Me: honestly it’s Monday I’m gonna treat myself.
Me: honestly it’s so nice and sunny out I’m gonna treat myself.
Me: honestly I did sweet fucking nothing today, I deserve a treat.
Can we all get the fuck over that our PM said ‘moistly’. He literally speaks to us EVERY MORNING trying to bring us better news and leadership and this is what we are focused on??? 🙄🥴
My boyfriend told me my eyebrows needed plucking while we’re in the middle of a global pandemic as if I CHOSE to have caveman eyebrows. Should I break up with him, be honest?
The perfect quarantine schedule,
4:00 - Wallow in self pity
4:30 - Stare into the abyss
5:00 - Solve world hunger (tell no one)
5:30 - Jazzercise
6:30 - Dinner with me (I cant cancel that again)
7:00 - Wrestle with my self loathing
It’s euphoric watching a 12 year old whip out their fresh debit card and you can tell they feel ballin because they have that thing loaded with 200 dollars of Christmas money. Ugh glory days.
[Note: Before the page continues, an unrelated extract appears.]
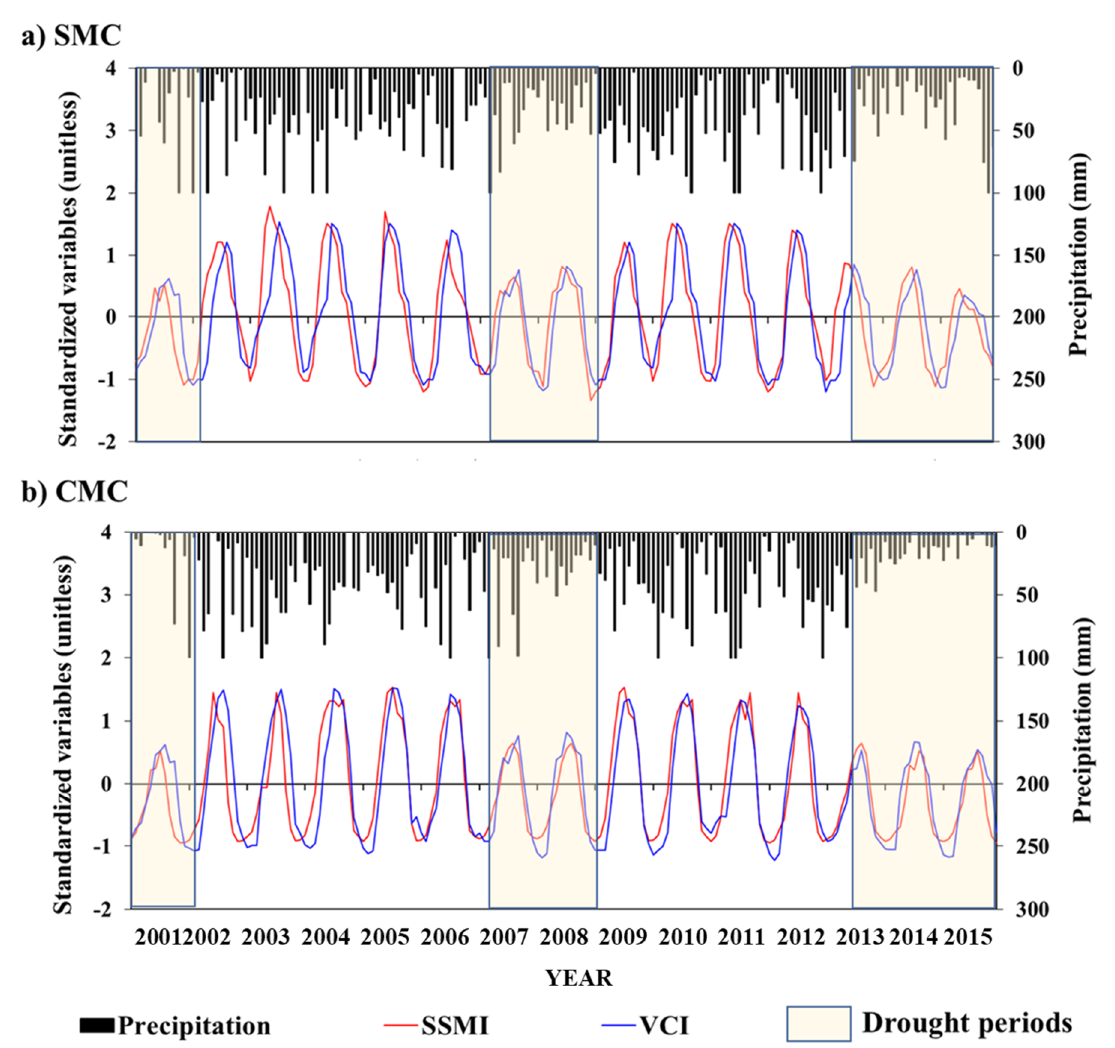
Figure 6. Temporal variations of drought indices and precipitation from 2001 to 2015 at ( a ) SMC and ( b ) CMC site.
got pulled over in the middle of my Sunday scaries & couldnt stop crying when I got a ticket.The cop told me he couldn’t let me go until I stopped cryin so I told him I would just stay pulled over for a while & cry bc I didn’t know how to tell him that could take a while lolol
Today this lady’s BMW licence plate read “fitnfab” imagine the confidence you’d have to have to get that customized on your plate. Absolute power move.